Replace "city" with "town" throughout the lines between the one holding "country: RU" and the one holding "latitude: 35.8033", inclusive, and give those lines again with nothing else changed. Leave the pictures out of your answer.

** begin Records provided **

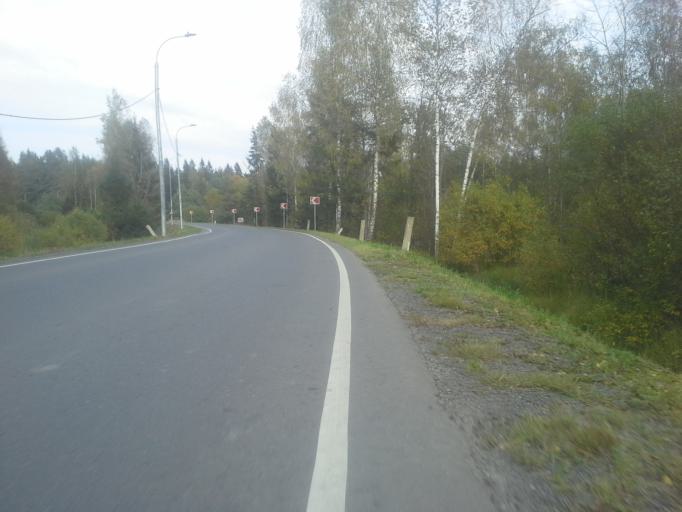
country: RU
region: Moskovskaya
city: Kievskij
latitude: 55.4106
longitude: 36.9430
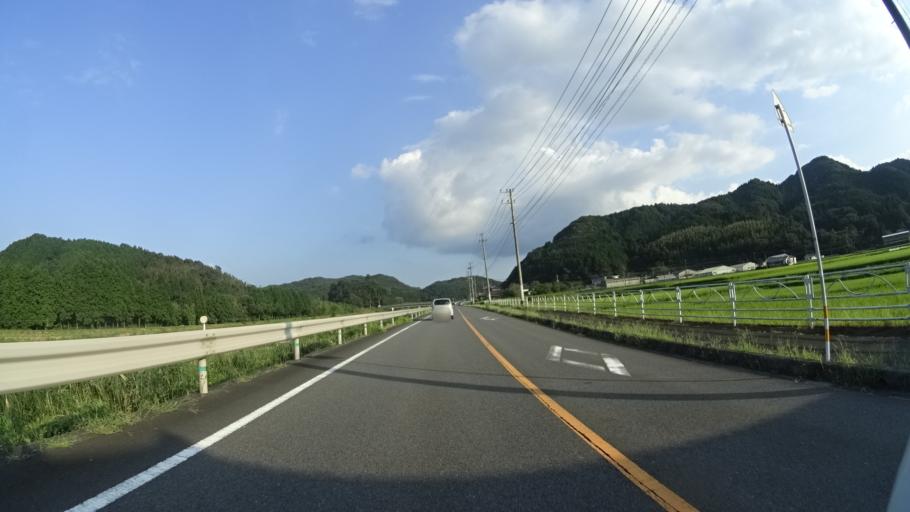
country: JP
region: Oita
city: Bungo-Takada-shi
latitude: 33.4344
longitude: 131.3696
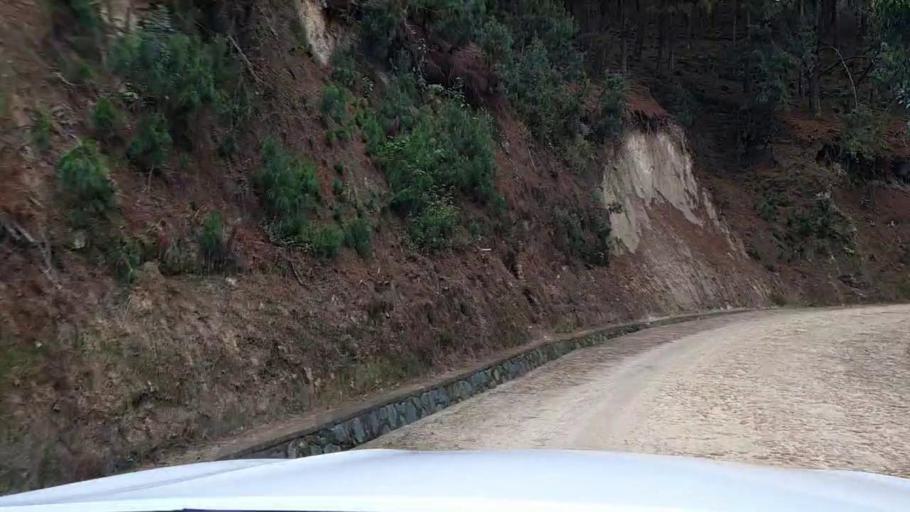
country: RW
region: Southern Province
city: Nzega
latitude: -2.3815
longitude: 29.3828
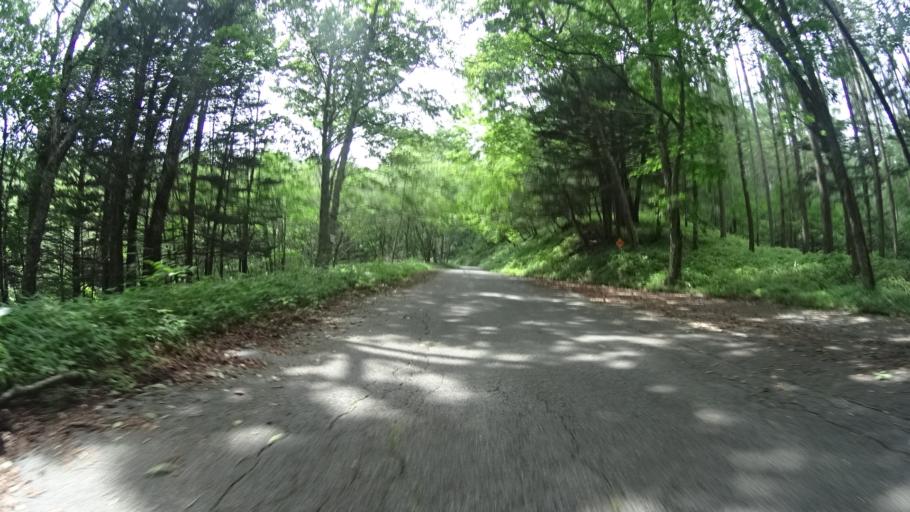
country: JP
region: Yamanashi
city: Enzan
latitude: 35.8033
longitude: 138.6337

** end Records provided **
** begin Records provided **

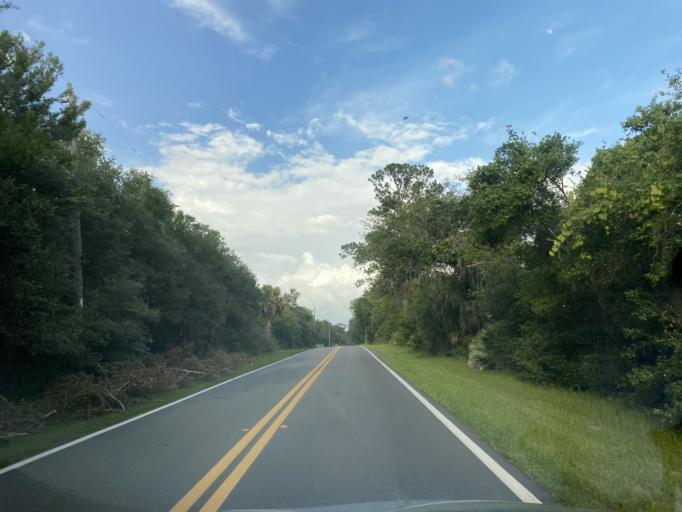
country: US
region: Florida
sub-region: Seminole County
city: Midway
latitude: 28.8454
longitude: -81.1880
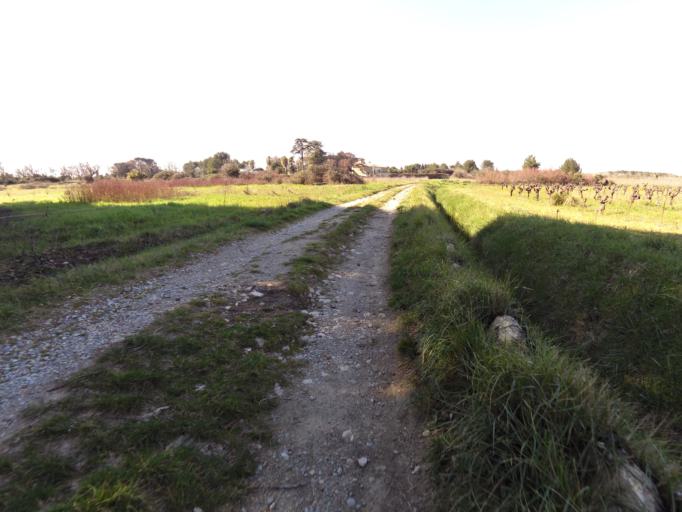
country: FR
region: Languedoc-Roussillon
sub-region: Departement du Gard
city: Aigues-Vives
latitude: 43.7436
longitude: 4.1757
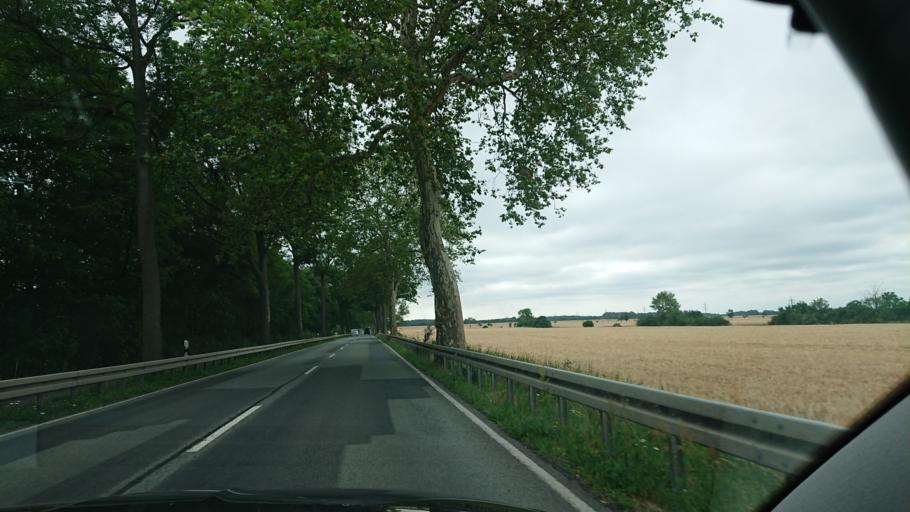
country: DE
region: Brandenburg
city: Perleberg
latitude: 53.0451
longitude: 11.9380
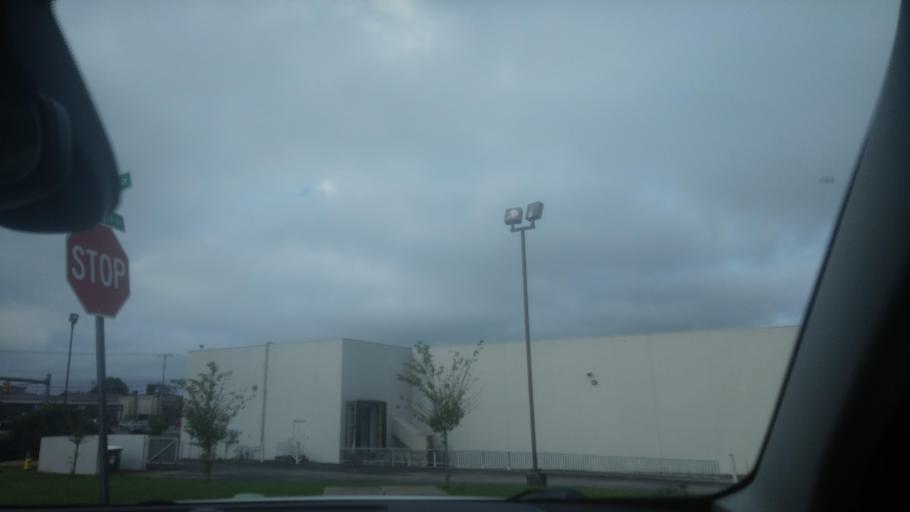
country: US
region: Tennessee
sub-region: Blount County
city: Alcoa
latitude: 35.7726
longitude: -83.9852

** end Records provided **
** begin Records provided **

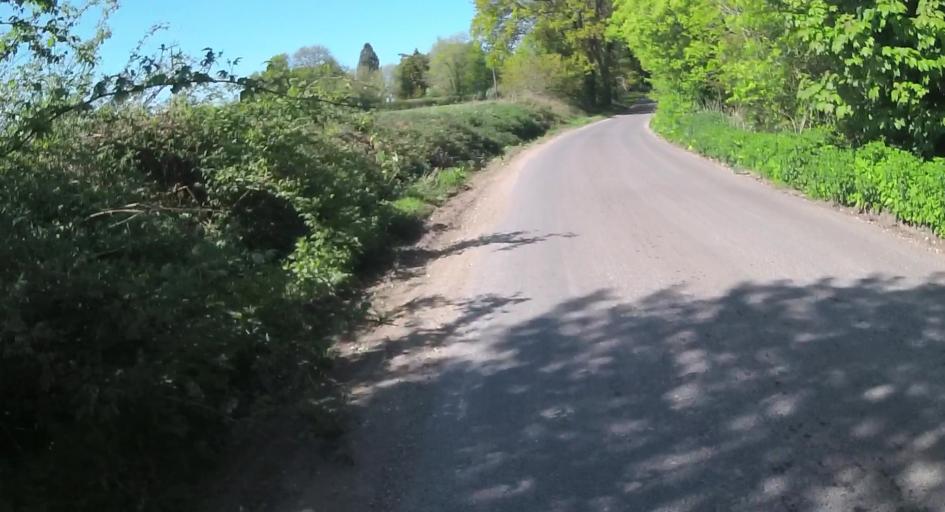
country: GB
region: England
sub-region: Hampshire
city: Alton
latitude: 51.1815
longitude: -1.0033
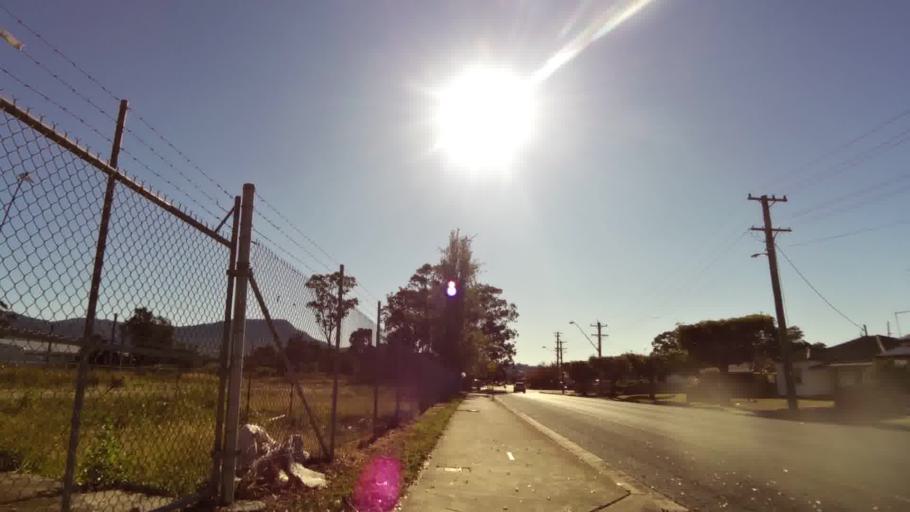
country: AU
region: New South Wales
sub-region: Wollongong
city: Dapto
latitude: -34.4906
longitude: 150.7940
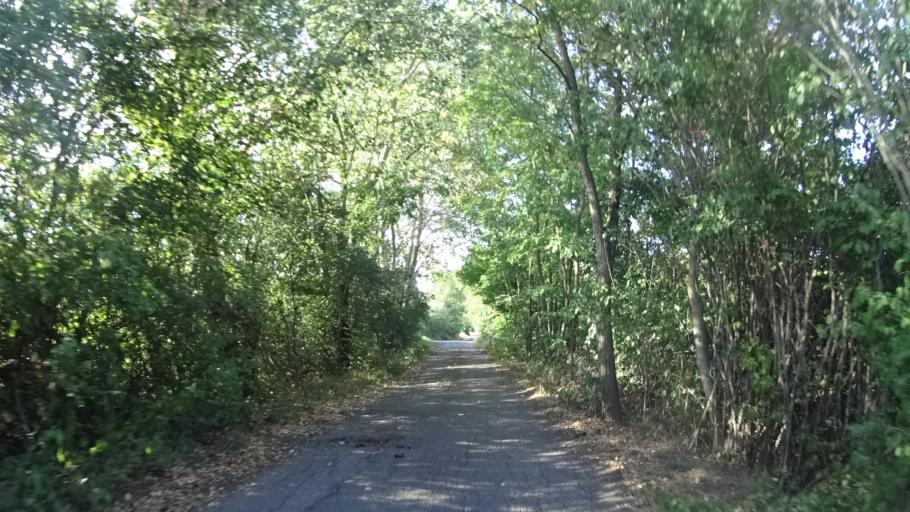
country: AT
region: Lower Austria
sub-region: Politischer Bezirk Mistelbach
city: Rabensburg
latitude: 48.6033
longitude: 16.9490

** end Records provided **

Response ->
country: RU
region: Moskovskaya
town: Kievskij
latitude: 55.4106
longitude: 36.9430
country: JP
region: Oita
town: Bungo-Takada-shi
latitude: 33.4344
longitude: 131.3696
country: RW
region: Southern Province
town: Nzega
latitude: -2.3815
longitude: 29.3828
country: JP
region: Yamanashi
town: Enzan
latitude: 35.8033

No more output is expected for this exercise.